La « pente glissante » et le suicide assisté en Oregon

Un récent article d’opinion dans le National Post plaide contre la position du gouvernement fédéral canadien refusant le suicide médicalement assisté. L’auteur allègue plusieurs choses, mais il y a une allégation en particulier qui doit être abordée. Il dit que l’argument de « la pente glissante » est réfuté par 17 ans de suicide assisté légal en Oregon. Il explique qu’il n’existe pas de données démontrant des dérives. Ses déclarations ne sont pas exactes.

Aucune donnée adéquate

Le système de l’Oregon n’a pas été conçu pour exposer les problèmes. Dans une excellente analyse profonde, le Disability Rights Education & Defense Fund (DREDF) démontre que la collecte de données est minime, et qu’il y a un « manque flagrant de surveillance ». Ils soulignent que :

  • Les exigences d’établissement de rapports ne sont pas musclées — En théorie, la loi oblige les médecins à signaler les prescriptions de médicaments létaux, mais dans la pratique, il n’y a pas de pénalité pour ceux qui ne le font pas.
  • Pas de surveillance sur le manque de conformité — Bien qu’il y ait une obligation légale pour des rapports statistiques annuels, il n’y a pas de suivi quant à la sous-déclaration, à la non-conformité, ou aux abus. Les rapports annuels avisent que les chiffres sont basés sur « un système de notification pour les patients en phase terminale qui reçoivent légalement des prescriptions de médicaments létaux, et n’inclut pas les patients et les médecins qui agissent en dehors de la loi ».
  • Des questions importantes ne sont pas posées — Il est impossible d’obtenir une image fidèle de la situation en Oregon, car il manque beaucoup de renseignements. Il est impossible de savoir combien de demandes d’aide au suicide sont faites et combien ont été rejetées lorsque les données ne sont pas là. Les données pour les rapports annuels proviennent de questionnaires et d’entrevues téléphoniques menés auprès des médecins qui ont écrit des prescriptions létales. Les médecins qui auraient pu déconseiller l’aide au suicide, ou les psychiatres qui pourraient avoir évalué l’individu ne sont pas interrogés. Les infirmières, les familles et les amis des patients ne sont pas questionnés non plus. De plus, « la loi n’exige pas d’autopsie pour déterminer si les patients décédés étaient réellement en phase terminale ».
  • Il n’y a pas d’enquête sur les dérives — Bien que des cas d’abus ont été rapportés dans les médias ou documentés par d’autres personnes, l’État ne s’occupe pas de ces cas. Le public ne peut pas signaler les abus, car il n’existe pas de système de déclaration. En outre, l’État dit qu’il n’a ni les ressources ni le pouvoir d’enquêter sur les cas d’abus.
  • Les données sont détruites chaque année — Des employés de l’État ont reconnu que les données des rapports sous-jacents sont détruites chaque année. Il est donc impossible pour quiconque de vérifier l’exactitude des données ni d’en faire une analyse.

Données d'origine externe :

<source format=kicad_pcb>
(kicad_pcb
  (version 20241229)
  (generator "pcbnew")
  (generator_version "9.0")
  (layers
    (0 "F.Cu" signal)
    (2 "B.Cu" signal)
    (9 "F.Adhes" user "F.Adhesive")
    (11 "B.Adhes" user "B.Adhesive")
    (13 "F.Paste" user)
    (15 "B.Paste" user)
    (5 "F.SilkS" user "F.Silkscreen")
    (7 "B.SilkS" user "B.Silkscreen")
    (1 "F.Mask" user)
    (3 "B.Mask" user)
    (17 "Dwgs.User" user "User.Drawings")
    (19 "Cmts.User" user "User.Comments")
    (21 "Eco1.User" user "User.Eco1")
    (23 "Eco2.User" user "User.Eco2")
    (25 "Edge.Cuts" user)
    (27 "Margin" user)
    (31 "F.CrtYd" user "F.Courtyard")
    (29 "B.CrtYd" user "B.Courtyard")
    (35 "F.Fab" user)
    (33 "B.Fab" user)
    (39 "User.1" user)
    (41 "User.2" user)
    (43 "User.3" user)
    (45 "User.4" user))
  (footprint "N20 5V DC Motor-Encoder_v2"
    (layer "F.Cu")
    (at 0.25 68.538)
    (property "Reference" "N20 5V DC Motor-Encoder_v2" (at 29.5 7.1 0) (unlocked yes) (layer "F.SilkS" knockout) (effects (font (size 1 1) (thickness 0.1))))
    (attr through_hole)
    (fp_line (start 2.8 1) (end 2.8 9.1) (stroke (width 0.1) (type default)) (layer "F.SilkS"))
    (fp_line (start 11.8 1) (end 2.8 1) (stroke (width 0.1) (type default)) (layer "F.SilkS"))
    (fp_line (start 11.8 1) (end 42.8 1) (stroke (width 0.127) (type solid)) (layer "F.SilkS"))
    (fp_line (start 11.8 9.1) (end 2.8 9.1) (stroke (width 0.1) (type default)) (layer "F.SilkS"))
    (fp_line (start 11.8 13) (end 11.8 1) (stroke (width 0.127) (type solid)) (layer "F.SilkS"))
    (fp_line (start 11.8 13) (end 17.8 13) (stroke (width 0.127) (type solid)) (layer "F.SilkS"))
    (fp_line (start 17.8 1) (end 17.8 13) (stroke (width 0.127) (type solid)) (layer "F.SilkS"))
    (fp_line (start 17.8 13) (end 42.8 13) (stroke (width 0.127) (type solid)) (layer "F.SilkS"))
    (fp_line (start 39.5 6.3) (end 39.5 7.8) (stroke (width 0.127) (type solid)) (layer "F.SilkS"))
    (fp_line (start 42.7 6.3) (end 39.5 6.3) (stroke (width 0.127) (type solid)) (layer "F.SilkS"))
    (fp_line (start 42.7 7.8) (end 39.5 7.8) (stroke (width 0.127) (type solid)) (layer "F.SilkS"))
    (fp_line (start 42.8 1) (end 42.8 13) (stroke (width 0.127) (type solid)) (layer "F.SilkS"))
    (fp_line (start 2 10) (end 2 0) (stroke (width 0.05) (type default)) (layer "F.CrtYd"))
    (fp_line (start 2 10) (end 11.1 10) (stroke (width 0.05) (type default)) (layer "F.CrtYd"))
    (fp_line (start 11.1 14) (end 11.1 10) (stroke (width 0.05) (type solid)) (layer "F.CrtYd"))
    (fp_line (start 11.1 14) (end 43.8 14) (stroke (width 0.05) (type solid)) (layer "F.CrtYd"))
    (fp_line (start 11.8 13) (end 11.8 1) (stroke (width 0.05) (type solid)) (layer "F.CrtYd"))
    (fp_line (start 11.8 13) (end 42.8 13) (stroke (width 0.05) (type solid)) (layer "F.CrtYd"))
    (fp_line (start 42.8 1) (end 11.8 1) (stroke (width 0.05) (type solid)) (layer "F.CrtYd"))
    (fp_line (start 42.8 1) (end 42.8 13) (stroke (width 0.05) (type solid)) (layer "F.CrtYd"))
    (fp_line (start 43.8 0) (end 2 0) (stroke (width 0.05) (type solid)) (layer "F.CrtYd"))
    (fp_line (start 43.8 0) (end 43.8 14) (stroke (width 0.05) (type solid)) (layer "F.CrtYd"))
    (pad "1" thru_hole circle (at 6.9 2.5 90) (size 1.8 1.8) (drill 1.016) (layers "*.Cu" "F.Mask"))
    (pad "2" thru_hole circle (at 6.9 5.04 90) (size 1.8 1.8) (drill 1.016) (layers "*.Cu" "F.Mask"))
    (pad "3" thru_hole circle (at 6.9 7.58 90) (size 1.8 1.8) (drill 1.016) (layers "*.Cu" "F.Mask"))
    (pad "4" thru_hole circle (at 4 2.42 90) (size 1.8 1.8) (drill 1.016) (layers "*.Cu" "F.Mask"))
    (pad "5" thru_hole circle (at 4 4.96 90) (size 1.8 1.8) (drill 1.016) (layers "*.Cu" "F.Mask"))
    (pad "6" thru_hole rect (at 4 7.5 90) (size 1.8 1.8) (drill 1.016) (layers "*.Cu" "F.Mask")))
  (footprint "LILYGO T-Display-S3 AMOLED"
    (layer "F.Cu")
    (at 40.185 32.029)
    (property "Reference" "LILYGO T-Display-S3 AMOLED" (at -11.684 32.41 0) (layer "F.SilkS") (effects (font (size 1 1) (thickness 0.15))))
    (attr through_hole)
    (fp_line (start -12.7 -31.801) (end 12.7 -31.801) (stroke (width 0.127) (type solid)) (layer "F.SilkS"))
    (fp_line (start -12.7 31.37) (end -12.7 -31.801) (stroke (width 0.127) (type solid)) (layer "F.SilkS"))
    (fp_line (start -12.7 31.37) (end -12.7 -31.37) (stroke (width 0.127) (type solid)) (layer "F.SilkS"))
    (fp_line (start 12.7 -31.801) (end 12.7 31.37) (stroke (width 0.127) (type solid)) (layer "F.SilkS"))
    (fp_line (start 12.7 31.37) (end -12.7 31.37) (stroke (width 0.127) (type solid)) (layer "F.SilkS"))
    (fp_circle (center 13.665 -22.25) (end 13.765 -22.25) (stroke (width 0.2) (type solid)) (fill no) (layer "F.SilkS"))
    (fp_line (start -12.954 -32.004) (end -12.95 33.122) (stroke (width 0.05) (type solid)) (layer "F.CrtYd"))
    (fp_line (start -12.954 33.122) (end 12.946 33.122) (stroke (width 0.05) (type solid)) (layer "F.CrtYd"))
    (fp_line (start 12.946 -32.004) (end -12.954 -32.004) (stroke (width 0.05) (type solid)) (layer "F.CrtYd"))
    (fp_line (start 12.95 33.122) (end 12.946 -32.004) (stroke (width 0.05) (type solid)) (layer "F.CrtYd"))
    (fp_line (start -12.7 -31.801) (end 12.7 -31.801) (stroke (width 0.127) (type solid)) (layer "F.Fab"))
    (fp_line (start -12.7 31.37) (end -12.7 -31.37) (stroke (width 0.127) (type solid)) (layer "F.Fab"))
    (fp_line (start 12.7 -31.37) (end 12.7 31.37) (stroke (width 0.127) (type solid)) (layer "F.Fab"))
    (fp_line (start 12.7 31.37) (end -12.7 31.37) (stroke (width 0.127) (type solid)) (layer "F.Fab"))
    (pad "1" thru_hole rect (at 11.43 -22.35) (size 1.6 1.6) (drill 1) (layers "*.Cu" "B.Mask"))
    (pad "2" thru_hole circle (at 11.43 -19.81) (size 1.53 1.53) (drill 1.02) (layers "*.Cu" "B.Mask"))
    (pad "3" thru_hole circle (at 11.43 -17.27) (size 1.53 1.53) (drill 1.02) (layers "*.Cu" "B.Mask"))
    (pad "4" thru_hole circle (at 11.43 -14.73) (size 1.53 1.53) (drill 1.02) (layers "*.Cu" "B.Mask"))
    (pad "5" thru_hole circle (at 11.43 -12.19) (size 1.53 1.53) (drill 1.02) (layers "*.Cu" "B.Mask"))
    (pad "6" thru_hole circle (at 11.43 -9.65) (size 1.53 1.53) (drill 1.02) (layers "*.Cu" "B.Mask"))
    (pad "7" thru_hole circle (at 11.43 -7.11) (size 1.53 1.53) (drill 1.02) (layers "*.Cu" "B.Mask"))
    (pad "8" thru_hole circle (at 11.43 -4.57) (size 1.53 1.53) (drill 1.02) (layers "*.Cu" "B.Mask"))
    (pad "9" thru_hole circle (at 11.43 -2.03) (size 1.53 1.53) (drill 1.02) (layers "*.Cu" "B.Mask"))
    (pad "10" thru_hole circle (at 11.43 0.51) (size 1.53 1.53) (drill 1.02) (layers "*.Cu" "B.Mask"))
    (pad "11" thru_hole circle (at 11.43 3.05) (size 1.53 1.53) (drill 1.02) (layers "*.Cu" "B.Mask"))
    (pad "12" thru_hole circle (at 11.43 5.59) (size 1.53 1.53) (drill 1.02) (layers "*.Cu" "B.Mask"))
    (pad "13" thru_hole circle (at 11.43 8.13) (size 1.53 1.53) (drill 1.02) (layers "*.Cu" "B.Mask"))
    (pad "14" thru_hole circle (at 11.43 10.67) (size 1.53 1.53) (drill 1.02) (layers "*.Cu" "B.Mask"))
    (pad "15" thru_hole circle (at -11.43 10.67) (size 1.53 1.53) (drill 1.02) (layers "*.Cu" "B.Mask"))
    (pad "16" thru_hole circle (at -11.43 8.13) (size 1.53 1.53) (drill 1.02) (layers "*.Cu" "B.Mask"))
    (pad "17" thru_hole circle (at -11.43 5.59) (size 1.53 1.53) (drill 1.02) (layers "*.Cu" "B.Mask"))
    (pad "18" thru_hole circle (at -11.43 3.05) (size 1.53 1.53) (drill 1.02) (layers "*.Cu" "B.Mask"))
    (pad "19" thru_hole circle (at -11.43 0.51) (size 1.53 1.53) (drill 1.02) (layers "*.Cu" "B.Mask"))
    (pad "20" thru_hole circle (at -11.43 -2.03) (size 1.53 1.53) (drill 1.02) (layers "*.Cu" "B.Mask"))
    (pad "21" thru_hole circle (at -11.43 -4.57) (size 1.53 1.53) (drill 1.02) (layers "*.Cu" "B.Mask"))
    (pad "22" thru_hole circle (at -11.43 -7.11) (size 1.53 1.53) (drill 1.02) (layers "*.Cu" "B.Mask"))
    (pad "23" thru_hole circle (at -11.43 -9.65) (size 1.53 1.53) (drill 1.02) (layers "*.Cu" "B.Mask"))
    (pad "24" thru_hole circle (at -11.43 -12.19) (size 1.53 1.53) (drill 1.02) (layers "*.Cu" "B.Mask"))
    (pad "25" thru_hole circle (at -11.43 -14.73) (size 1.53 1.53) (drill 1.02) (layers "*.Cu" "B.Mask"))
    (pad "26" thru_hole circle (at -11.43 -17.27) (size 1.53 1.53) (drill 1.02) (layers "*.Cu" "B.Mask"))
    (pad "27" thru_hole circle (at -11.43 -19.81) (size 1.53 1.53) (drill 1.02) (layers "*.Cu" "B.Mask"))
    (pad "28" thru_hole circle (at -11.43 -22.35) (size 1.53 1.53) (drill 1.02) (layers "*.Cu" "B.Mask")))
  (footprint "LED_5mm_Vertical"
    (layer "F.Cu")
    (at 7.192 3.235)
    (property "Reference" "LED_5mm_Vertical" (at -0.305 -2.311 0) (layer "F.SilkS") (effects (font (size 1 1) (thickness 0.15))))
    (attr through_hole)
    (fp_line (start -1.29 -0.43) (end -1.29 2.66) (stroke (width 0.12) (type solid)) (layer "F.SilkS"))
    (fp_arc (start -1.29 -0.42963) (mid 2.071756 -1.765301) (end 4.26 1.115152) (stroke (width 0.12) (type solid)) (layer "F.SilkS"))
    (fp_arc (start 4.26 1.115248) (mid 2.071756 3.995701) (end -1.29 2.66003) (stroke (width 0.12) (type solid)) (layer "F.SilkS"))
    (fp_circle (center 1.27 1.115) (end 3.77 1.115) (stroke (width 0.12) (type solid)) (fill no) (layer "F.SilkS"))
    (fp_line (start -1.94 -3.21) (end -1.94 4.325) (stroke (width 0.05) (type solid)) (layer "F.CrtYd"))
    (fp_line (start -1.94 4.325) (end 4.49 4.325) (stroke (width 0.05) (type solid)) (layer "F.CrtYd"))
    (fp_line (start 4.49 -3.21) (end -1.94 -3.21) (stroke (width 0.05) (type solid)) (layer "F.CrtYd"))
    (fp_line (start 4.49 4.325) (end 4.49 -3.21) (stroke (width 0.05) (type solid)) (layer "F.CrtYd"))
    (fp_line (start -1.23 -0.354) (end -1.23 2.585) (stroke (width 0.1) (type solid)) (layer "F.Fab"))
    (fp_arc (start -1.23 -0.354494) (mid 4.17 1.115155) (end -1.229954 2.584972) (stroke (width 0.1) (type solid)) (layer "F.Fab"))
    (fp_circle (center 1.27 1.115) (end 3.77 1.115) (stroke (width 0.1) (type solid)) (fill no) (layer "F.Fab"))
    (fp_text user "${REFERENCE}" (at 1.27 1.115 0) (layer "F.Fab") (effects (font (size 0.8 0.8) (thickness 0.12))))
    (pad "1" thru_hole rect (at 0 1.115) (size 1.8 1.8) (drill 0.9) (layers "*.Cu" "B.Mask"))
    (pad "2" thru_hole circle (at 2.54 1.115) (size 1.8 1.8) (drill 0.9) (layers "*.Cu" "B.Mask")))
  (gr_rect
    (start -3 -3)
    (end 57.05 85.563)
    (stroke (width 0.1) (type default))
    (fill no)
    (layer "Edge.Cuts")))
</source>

Théorie vs pratique du suicide médicalement assisté en Oregon

Dans un autre document DREDF contraste la théorie contre la pratique de l’aide médicale au suicide en Oregon (PDF).

6 mois à vivre

  • Plus du quart des médecins qui écrivent des prescriptions létales admettent qu’ils ne sont pas certains que le patient n’a que 6 mois à vivre.
  • Le nombre de jours entre la demande initiale et le décès est entre 15 à 466 jours.
  • 13 % des patients admis à l’hospice en sont sortis vivants. L’entrée à l’hospice en Oregon exige qu’il y ait un diagnostic de moins de 6 mois de survie.

Compétence mentale

  • Dans au moins un cas, le patient a été déclaré comme ayant « un manque de capacité » par un psychiatre et d’avoir une « déficience cognitive » par un psychologue, mais malgré cela, le médecin a tout de même  écrit une prescription mortelle.

Douleur insupportable

  • Aucun des premiers 208 suicides assistés en Oregon étaient dus à la douleur. Environ 20 % des patients ont rapporté qu’ils craignaient des douleurs futures.
  • En 2013, les trois principales raisons invoquées pour demander le suicide assisté étaient les suivants : la perte d’autonomie, la diminution de la capacité à participer aux activités de la vie quotidienne, et la perte de dignité.

« La pente glissante » est un vrai problème

Nous ne pouvons pas nous fier aux rapports officiels sur le suicide assisté en Oregon pour décrire fidèlement ce qui s’y est passé ces 17 dernières années. Nous ne pouvons pas ignorer les cas rapportés dans les médias. Nous ne pouvons tout simplement pas allègrement prétendre qu’il n’y a aucun risque au suicide médicalement assisté.